Tinggi saung lebih tinggi dari tinggi badanku. Kuperkirakan sekitar 2 meteran lebih. Ada 7 buah anak tangga yang menghubungkan ke pintu rumah. Konon angka 7 melambangkan jumlah hari dalam sepekan.
Kepala harus menunduk saat melewati pintu. Jika tidak, bisa terantuk kusen pintu saung.
Bagian dalam, ruangan terbuka. Agak gelap. Remang-remang. Diterangi 1 lampu, yang terletak di atas. Sekilas terasa nuansa mistis. Â Nuansa khas bangunan tua di tanah air. Aku bayangin, merinding juga kalau menginap di sini.
Lantai saung beralas karpet, yang menutupi semua ruangan. Mungkin ini sebabnya, alas kaki harus dilepas, saat masuk ke dalam saung.
Ada tulisan peringatan larangan merokok di salah satu dinding kayu dalam rumah. Tentu saja, membahayakan, mengingat bangunan saung berbahan kayu berlantai karpet.
Secara keseluruhan, saung ini lekat dengan nuansa bangunan tua. Bentuk  rumah tradisional yang kental kisah bersejarah. Konon dipercaya merupakan bangunan tertua di Bekasi.
Mengulik dari beragam sumber, sejarah didirikannya Saung Ranggon bermula pada abad ke 16. Konon pendiri pertamanya adalah Pangeran Rangga, putra dari Pangeran Jayakarta, seorang tokoh pejuang Betawi pada masa penjajahan Belanda.

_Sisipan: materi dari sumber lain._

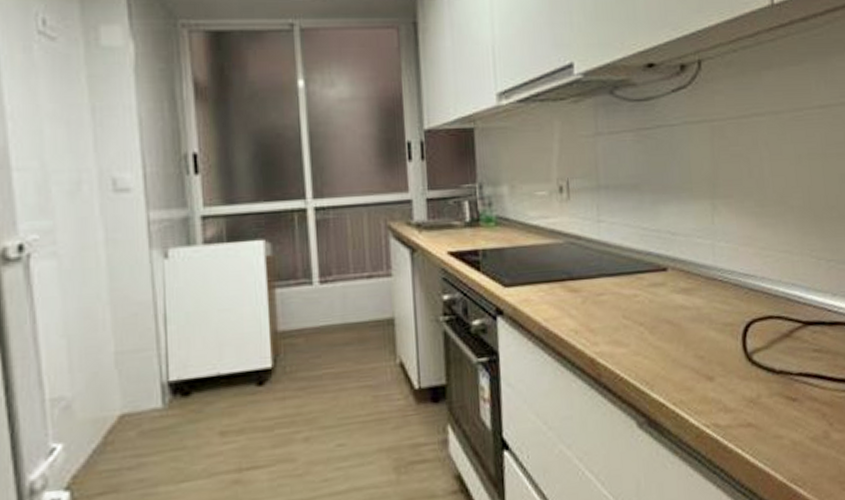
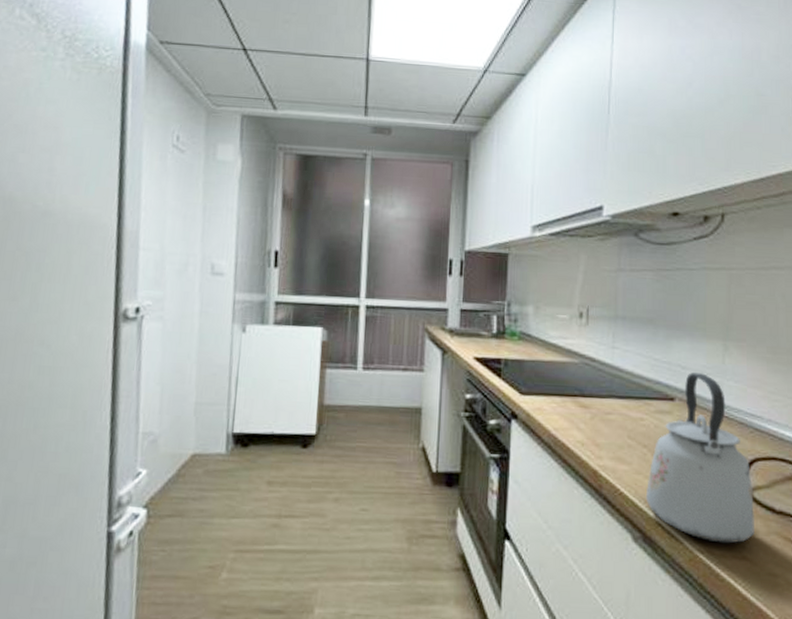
kettle: none [646,237,757,414] -> present [645,372,754,544]

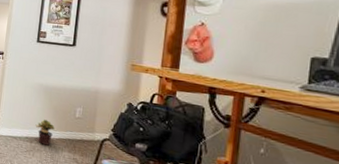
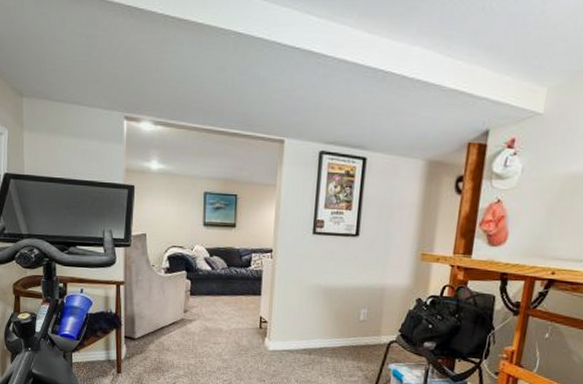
potted plant: present [35,119,55,146] -> none [314,326,337,356]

Sejarah itu nyambung dengan penuturan Ibu Sri. Menurut sejarah yang diketahuinya, Saung Ranggon ditemukan  kira-kira pada abad-16.  Namun kemudian terbengkalai, setelah para pendirinya wafat.  Ratusan tahun kemudian, sekitar tahun 1821 ditemukan kembali oleh Raden Abbas seorang pejuang Kerajaan Mataram. Lalu tempat itu ditinggali dan dirawat Raden Abbas. Berlanjut secara turun temurun hingga saat ini.
Nah Raden Abbas pula yang dianggap sebagai pemrakarsa nama Saung Ranggon yang dulunya disebut sebagai rumah tinggi.
Hebat ya, usia 500 tahun masih ada. Aku tidak tahu persis, apa Saung Ranggon pernah di cat  ya, namun yang jelas, saung  yang terbuat dari kayu ulin yang terkenal sebagai kayu besi yang awet itu, belum pernah diganti. Luar biasa ya.